Едва из-за кряжа Рассвета к востоку от кручи двуглавой Лесистой взошло разгоревшись багрянцем слепящее солнце, как через южные Малые ворота в ардкатрах явился большой загон конников, устремляясь ввысь к Верхнему городищу. Впереди всех, следом за нёсшим на взнятом копье белом стяге со знаком их дома в один ряд скакали три человека в полном боевом облачении – долгие кольчуги с полосчатыми вставками и щитками, проклёпанные рукавицы, в руках щиты с копьями, на поясах мечи в ножнах. Двое крайних, крепкие статные усачи по обе руки окружали ехавшего в середине всадника – рядом, но каждый на некотором почтительном отдалении от него.

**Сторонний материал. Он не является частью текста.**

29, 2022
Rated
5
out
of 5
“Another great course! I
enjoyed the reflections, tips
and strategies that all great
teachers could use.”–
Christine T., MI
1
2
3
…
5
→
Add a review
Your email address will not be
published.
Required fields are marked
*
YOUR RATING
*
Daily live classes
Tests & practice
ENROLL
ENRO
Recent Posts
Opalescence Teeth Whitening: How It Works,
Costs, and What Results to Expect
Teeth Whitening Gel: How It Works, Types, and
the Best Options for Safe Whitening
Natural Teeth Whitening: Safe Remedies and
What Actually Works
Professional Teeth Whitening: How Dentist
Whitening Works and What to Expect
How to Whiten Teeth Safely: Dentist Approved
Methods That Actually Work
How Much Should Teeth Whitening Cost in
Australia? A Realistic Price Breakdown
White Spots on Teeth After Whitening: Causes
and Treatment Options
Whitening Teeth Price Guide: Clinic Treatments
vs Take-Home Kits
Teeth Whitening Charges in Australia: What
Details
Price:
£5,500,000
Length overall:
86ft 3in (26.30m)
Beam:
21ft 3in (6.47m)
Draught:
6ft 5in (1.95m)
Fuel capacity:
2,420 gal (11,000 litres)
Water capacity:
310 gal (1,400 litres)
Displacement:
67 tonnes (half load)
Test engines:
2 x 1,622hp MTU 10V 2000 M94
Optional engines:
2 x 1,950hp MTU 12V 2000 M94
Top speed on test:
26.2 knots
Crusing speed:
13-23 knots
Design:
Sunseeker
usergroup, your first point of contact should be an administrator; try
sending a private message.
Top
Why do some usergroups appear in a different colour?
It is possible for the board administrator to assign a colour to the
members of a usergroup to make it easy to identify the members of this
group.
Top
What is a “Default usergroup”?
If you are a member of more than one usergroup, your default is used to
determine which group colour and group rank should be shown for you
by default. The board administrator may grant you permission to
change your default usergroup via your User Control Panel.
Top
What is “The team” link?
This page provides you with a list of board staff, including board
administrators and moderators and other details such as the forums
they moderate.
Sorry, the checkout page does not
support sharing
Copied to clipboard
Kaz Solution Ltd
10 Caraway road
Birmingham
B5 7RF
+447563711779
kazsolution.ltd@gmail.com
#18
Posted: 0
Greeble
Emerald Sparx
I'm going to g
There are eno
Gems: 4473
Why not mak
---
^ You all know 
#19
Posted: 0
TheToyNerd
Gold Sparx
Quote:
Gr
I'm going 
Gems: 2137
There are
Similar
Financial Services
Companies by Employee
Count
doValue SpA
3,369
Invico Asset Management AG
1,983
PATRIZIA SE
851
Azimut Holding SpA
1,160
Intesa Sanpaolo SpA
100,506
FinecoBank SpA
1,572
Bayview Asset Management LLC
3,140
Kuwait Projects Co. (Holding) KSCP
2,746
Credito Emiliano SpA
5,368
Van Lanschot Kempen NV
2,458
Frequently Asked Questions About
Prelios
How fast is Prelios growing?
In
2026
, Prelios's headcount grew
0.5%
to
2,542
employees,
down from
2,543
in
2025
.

Тот, кто правил вороным конём посреди тройки, был совсем уже стар. Тяжёлая, широкая в плечах угловатая стать говорила о скрытой под полосчаткой огромной телесной мощи, пусть давно уже ветхой, а сжимавшие кожу поводий ладони шире обычных были тверды. Кольчужного наголовника всадник не надевал, и глухой шелом с наличником и нашейной защитой был приторочен к седлу. Широкая голова с короткими седыми усами и такими же пепельно-серыми волосами, наискось спускавшимися прядью над лбом, возвышалась как камень клох-марвэ на жилистой шее. Взгляд холодных зеленоватых глаз из-под лохматых бровей горел неугасимым решительным пламенем на морщинистом стариковском лице. Ворот кольчуги на скаку иногда приспускался, и из-под него на обветренной шее чужому любопытному глазу показывался широкий, обхвативший кольцом её шрам, врезавшийся в кожу в давние времена.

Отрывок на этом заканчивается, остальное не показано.